--- Data Enclosed Below ---
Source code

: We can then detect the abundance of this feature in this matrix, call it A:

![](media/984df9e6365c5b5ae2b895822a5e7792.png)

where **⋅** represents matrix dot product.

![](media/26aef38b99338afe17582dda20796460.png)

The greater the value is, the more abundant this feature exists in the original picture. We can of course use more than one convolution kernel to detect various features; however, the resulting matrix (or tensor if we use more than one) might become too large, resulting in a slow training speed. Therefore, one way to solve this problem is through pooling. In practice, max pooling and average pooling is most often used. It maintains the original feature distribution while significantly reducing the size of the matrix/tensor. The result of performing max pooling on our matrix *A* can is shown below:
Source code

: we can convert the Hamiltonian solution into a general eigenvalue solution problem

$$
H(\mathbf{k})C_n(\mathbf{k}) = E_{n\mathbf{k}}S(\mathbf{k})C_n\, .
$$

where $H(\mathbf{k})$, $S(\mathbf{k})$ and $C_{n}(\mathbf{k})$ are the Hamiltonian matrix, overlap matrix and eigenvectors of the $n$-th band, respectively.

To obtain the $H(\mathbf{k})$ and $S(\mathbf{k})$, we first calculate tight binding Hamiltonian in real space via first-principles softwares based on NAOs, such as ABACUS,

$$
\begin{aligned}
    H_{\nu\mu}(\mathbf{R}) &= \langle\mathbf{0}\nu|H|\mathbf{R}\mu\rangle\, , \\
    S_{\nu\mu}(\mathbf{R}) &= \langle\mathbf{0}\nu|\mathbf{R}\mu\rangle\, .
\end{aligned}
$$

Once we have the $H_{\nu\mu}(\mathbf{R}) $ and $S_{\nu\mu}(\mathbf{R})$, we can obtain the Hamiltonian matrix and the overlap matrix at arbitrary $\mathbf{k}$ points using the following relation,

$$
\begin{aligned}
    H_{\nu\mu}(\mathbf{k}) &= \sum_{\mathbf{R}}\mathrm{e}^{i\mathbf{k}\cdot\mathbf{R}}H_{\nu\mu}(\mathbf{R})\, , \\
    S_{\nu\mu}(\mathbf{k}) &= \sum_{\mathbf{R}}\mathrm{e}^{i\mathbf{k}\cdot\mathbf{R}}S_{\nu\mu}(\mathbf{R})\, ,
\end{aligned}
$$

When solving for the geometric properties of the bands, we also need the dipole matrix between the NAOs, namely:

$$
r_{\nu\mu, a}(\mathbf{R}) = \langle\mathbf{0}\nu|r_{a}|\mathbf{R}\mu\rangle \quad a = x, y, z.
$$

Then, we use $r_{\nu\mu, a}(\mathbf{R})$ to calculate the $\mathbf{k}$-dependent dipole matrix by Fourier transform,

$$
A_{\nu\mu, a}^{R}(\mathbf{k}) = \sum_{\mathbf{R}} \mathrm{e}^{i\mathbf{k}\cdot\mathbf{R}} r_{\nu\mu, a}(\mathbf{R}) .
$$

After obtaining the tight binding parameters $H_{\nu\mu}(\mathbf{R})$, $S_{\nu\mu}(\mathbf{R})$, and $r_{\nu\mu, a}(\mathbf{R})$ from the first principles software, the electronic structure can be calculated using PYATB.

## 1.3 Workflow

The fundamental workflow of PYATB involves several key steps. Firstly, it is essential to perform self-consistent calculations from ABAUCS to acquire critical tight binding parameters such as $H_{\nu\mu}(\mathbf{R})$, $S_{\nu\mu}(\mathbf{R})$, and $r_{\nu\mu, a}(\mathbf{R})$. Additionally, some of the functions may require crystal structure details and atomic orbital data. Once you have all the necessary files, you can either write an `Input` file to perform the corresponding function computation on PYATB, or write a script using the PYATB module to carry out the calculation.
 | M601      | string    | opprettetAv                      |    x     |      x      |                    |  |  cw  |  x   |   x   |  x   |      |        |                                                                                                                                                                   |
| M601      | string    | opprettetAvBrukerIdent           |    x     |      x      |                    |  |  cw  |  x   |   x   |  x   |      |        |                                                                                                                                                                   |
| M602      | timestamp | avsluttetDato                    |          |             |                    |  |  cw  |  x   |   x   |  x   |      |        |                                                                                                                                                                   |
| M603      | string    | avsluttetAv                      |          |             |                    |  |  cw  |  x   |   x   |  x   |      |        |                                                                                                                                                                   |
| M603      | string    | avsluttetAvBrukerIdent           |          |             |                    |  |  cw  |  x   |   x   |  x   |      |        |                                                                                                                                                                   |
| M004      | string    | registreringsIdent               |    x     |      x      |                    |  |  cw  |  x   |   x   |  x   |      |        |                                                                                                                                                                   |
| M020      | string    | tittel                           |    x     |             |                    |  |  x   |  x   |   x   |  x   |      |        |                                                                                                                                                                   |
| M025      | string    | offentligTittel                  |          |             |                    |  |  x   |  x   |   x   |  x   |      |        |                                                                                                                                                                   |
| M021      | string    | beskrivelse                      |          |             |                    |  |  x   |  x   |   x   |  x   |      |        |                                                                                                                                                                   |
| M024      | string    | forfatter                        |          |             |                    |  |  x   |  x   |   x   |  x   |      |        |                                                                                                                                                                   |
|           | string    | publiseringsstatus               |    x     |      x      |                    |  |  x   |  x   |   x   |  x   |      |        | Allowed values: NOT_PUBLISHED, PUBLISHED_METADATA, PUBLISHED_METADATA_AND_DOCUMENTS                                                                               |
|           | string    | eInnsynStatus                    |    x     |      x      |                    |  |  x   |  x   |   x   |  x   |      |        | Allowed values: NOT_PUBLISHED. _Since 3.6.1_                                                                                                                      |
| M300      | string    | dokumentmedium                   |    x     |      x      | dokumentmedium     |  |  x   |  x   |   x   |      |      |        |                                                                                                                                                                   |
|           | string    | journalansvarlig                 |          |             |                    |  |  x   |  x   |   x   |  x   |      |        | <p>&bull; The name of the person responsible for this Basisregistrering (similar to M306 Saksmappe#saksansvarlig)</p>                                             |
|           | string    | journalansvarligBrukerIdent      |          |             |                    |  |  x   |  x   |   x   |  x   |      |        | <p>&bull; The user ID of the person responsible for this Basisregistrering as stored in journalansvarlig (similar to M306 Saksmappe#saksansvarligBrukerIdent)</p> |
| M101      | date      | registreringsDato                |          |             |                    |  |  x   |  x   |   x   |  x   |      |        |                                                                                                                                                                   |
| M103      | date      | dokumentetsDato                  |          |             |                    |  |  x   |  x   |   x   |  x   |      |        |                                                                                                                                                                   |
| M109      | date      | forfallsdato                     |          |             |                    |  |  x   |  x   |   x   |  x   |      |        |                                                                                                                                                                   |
--- End of Enclosed Data ---
### Task instructions
Edit the records above so that every occurrence of "dipole matrix" becomes "position matrix", leaving all other text unchanged.

### Task response
Source code

: We can then detect the abundance of this feature in this matrix, call it A:

![](media/984df9e6365c5b5ae2b895822a5e7792.png)

where **⋅** represents matrix dot product.

![](media/26aef38b99338afe17582dda20796460.png)

The greater the value is, the more abundant this feature exists in the original picture. We can of course use more than one convolution kernel to detect various features; however, the resulting matrix (or tensor if we use more than one) might become too large, resulting in a slow training speed. Therefore, one way to solve this problem is through pooling. In practice, max pooling and average pooling is most often used. It maintains the original feature distribution while significantly reducing the size of the matrix/tensor. The result of performing max pooling on our matrix *A* can is shown below:
Source code

: we can convert the Hamiltonian solution into a general eigenvalue solution problem

$$
H(\mathbf{k})C_n(\mathbf{k}) = E_{n\mathbf{k}}S(\mathbf{k})C_n\, .
$$

where $H(\mathbf{k})$, $S(\mathbf{k})$ and $C_{n}(\mathbf{k})$ are the Hamiltonian matrix, overlap matrix and eigenvectors of the $n$-th band, respectively.

To obtain the $H(\mathbf{k})$ and $S(\mathbf{k})$, we first calculate tight binding Hamiltonian in real space via first-principles softwares based on NAOs, such as ABACUS,

$$
\begin{aligned}
    H_{\nu\mu}(\mathbf{R}) &= \langle\mathbf{0}\nu|H|\mathbf{R}\mu\rangle\, , \\
    S_{\nu\mu}(\mathbf{R}) &= \langle\mathbf{0}\nu|\mathbf{R}\mu\rangle\, .
\end{aligned}
$$

Once we have the $H_{\nu\mu}(\mathbf{R}) $ and $S_{\nu\mu}(\mathbf{R})$, we can obtain the Hamiltonian matrix and the overlap matrix at arbitrary $\mathbf{k}$ points using the following relation,

$$
\begin{aligned}
    H_{\nu\mu}(\mathbf{k}) &= \sum_{\mathbf{R}}\mathrm{e}^{i\mathbf{k}\cdot\mathbf{R}}H_{\nu\mu}(\mathbf{R})\, , \\
    S_{\nu\mu}(\mathbf{k}) &= \sum_{\mathbf{R}}\mathrm{e}^{i\mathbf{k}\cdot\mathbf{R}}S_{\nu\mu}(\mathbf{R})\, ,
\end{aligned}
$$

When solving for the geometric properties of the bands, we also need the position matrix between the NAOs, namely:

$$
r_{\nu\mu, a}(\mathbf{R}) = \langle\mathbf{0}\nu|r_{a}|\mathbf{R}\mu\rangle \quad a = x, y, z.
$$

Then, we use $r_{\nu\mu, a}(\mathbf{R})$ to calculate the $\mathbf{k}$-dependent position matrix by Fourier transform,

$$
A_{\nu\mu, a}^{R}(\mathbf{k}) = \sum_{\mathbf{R}} \mathrm{e}^{i\mathbf{k}\cdot\mathbf{R}} r_{\nu\mu, a}(\mathbf{R}) .
$$

After obtaining the tight binding parameters $H_{\nu\mu}(\mathbf{R})$, $S_{\nu\mu}(\mathbf{R})$, and $r_{\nu\mu, a}(\mathbf{R})$ from the first principles software, the electronic structure can be calculated using PYATB.

## 1.3 Workflow

The fundamental workflow of PYATB involves several key steps. Firstly, it is essential to perform self-consistent calculations from ABAUCS to acquire critical tight binding parameters such as $H_{\nu\mu}(\mathbf{R})$, $S_{\nu\mu}(\mathbf{R})$, and $r_{\nu\mu, a}(\mathbf{R})$. Additionally, some of the functions may require crystal structure details and atomic orbital data. Once you have all the necessary files, you can either write an `Input` file to perform the corresponding function computation on PYATB, or write a script using the PYATB module to carry out the calculation.
 | M601      | string    | opprettetAv                      |    x     |      x      |                    |  |  cw  |  x   |   x   |  x   |      |        |                                                                                                                                                                   |
| M601      | string    | opprettetAvBrukerIdent           |    x     |      x      |                    |  |  cw  |  x   |   x   |  x   |      |        |                                                                                                                                                                   |
| M602      | timestamp | avsluttetDato                    |          |             |                    |  |  cw  |  x   |   x   |  x   |      |        |                                                                                                                                                                   |
| M603      | string    | avsluttetAv                      |          |             |                    |  |  cw  |  x   |   x   |  x   |      |        |                                                                                                                                                                   |
| M603      | string    | avsluttetAvBrukerIdent           |          |             |                    |  |  cw  |  x   |   x   |  x   |      |        |                                                                                                                                                                   |
| M004      | string    | registreringsIdent               |    x     |      x      |                    |  |  cw  |  x   |   x   |  x   |      |        |                                                                                                                                                                   |
| M020      | string    | tittel                           |    x     |             |                    |  |  x   |  x   |   x   |  x   |      |        |                                                                                                                                                                   |
| M025      | string    | offentligTittel                  |          |             |                    |  |  x   |  x   |   x   |  x   |      |        |                                                                                                                                                                   |
| M021      | string    | beskrivelse                      |          |             |                    |  |  x   |  x   |   x   |  x   |      |        |                                                                                                                                                                   |
| M024      | string    | forfatter                        |          |             |                    |  |  x   |  x   |   x   |  x   |      |        |                                                                                                                                                                   |
|           | string    | publiseringsstatus               |    x     |      x      |                    |  |  x   |  x   |   x   |  x   |      |        | Allowed values: NOT_PUBLISHED, PUBLISHED_METADATA, PUBLISHED_METADATA_AND_DOCUMENTS                                                                               |
|           | string    | eInnsynStatus                    |    x     |      x      |                    |  |  x   |  x   |   x   |  x   |      |        | Allowed values: NOT_PUBLISHED. _Since 3.6.1_                                                                                                                      |
| M300      | string    | dokumentmedium                   |    x     |      x      | dokumentmedium     |  |  x   |  x   |   x   |      |      |        |                                                                                                                                                                   |
|           | string    | journalansvarlig                 |          |             |                    |  |  x   |  x   |   x   |  x   |      |        | <p>&bull; The name of the person responsible for this Basisregistrering (similar to M306 Saksmappe#saksansvarlig)</p>                                             |
|           | string    | journalansvarligBrukerIdent      |          |             |                    |  |  x   |  x   |   x   |  x   |      |        | <p>&bull; The user ID of the person responsible for this Basisregistrering as stored in journalansvarlig (similar to M306 Saksmappe#saksansvarligBrukerIdent)</p> |
| M101      | date      | registreringsDato                |          |             |                    |  |  x   |  x   |   x   |  x   |      |        |                                                                                                                                                                   |
| M103      | date      | dokumentetsDato                  |          |             |                    |  |  x   |  x   |   x   |  x   |      |        |                                                                                                                                                                   |
| M109      | date      | forfallsdato                     |          |             |                    |  |  x   |  x   |   x   |  x   |      |        |                                                                                                                                                                   |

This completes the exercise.